Yang ada kitab agama lain.
Namun yang membuat saya heran kenapa arah kiblat hotel berbeda dengan yang ada di aplikasi saya. Saya sempat menduga aplikasi saya error.
Bahkan saya mendownload tambahan aplikasi lain, yakni kompas. Untuk mengukur derajat arah kiblat yang tepat dari Toraja. Hasilnya juga sama dengan aplikasi sebelumnya. Bimbang lagi.
Yang mengejutkan, ketika tiba di Makassar, arab kiblat yang ditunjukkan dua aplikasi sama dengam arah kiblat yang ditempelkan pihak hotel. Nah.
Kopi di Resort Enak
Terlepas dari segala kendala Moeslem Unfriendly itu, satu yang paling asik di resort ini adalah kopinya.
Mereka memberikan bubuk kopi asli toraja dalam toples kecil. Bukan kopi sachet. Saya jadi bebas menyeduhnya berkali-kali. He-he-he. Bahagia.
Berburu Kopi
Jelang bertolak pulang dari Toraja, sorenya kami menesilik pasar Rantepao yang menjual bubuk kopi. Suara mesin giling kopi menderu di sepanjang jejeran toko.
|
Harganya Rp200.000 perkilo untuk kopi Arabika grade A. Harga ini sama jika kita cek dari ujung ke ujung pasar. Yang membedakan harga hanya jenis dan grade kopi. Pilihan kami akhirnya jatuh pada kopi merek Sangulele.
Selain kopi, saya juga tertarik pada bubuk kedelai. Murah, cuma Rp13.000 perbungkus.
Dapat kopi, cukup sudah bagi saya. Karena cuma itu target utamanya. Selebihnya cuma selingan saja. He-he-he.
Hanya yang mengherankan, di beberapa sudut kota terpajang spandung-spanduk seruan anti wisata halal.
|
Padahal, jika merujuk data PHRI Toraja Utara, menyebutkan 73 persen wisatawan yang datang ke Toraja adalah wisatawan domestik, 75 persen diantaranya adalah muslim. Hanya 27 saja wisatawan mancanegara.

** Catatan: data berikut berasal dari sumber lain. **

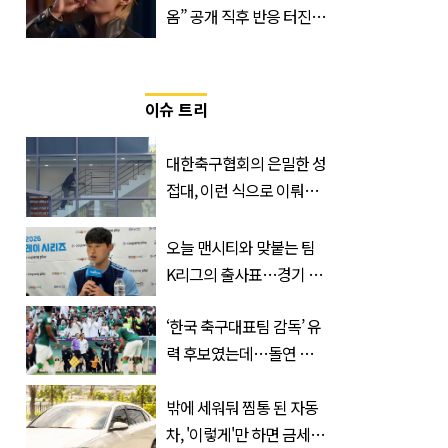
옴” 공개 직후 반응 터진
진로 뷔 캠페인 영상
이슈 트리
대한축구협회의 은밀한 성
접대, 이런 식으로 이뤄졌
다
오늘 맨시티와 맞붙는 팀
K리그의 출사표…경기 시
간, 장소, 볼 수 있는 곳은?
‘한국 축구대표팀 감독’ 유
력 후보였는데…돌연 코
트디부아르 지휘봉 잡은
‘거장’
밖에 세워둬 찜통 된 자동
차, '이렇게'만 하면 금세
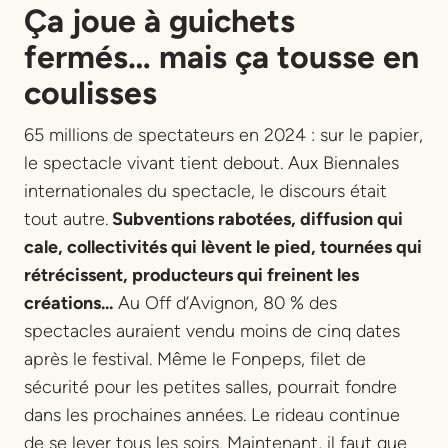
Ça joue à guichets
fermés… mais ça tousse en
coulisses
65 millions de spectateurs en 2024 : sur le papier,
le spectacle vivant tient debout. Aux Biennales
internationales du spectacle, le discours était
tout autre.
Subventions rabotées, diffusion qui
cale, collectivités qui lèvent le pied, tournées qui
rétrécissent, producteurs qui freinent les
créations...
Au Off d’Avignon, 80 % des
spectacles auraient vendu moins de cinq dates
après le festival. Même le Fonpeps, filet de
sécurité pour les petites salles, pourrait fondre
dans les prochaines années. Le rideau continue
de se lever tous les soirs. Maintenant, il faut que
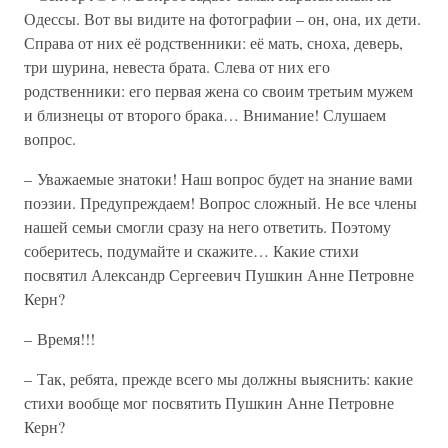
Одессы. Вот вы видите на фотографии – он, она, их дети.
Справа от них её родственники: её мать, сноха, деверь,
три шурина, невеста брата. Слева от них его
родственники: его первая жена со своим третьим мужем
и близнецы от второго брака… Внимание! Слушаем
вопрос.
– Уважаемые знатоки! Наш вопрос будет на знание вами
поэзии. Предупреждаем! Вопрос сложный. Не все члены
нашей семьи смогли сразу на него ответить. Поэтому
соберитесь, подумайте и скажите… Какие стихи
посвятил Александр Сергеевич Пушкин Анне Петровне
Керн?
– Время!!!
– Так, ребята, прежде всего мы должны выяснить: какие
стихи вообще мог посвятить Пушкин Анне Петровне
Керн?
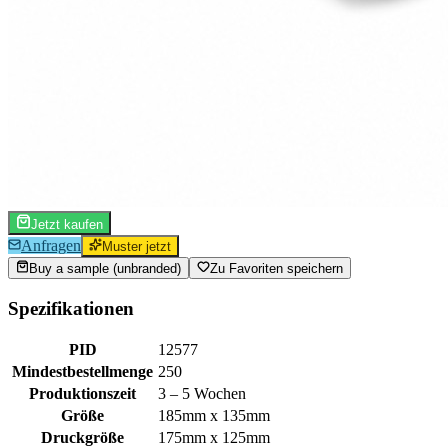
Jetzt kaufen
Anfragen
Muster jetzt
Buy a sample (unbranded)
Zu Favoriten speichern
Spezifikationen
PID
12577
Mindestbestellmenge
250
Produktionszeit
3 – 5 Wochen
Größe
185mm x 135mm
Druckgröße
175mm x 125mm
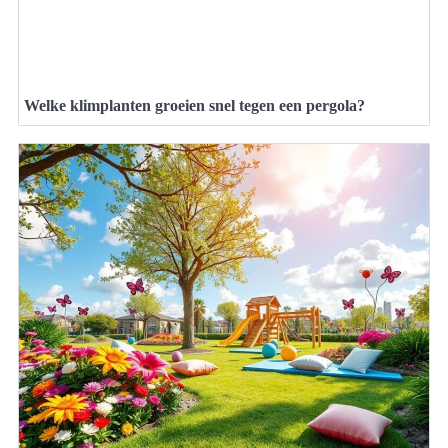
Welke klimplanten groeien snel tegen een pergola?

Wisata halal sebetulnya tengah menjadi tren dunia. Negara-negara minoritas muslim seperti Jepang dan Korea Selatan bahkan jor-joran mengkampanyekan wisata halalnya untuk menggenjot wisatawan muslim.
Tamat.
****
Sekitar dua hari usai pulang dari Toraja, mulai dari Bupati, anggota DPRD, mahasiswa dan masyarakat dikabarkan melangsungkan demo besar-besaran dua hari berturut-turut tolak wisata halal.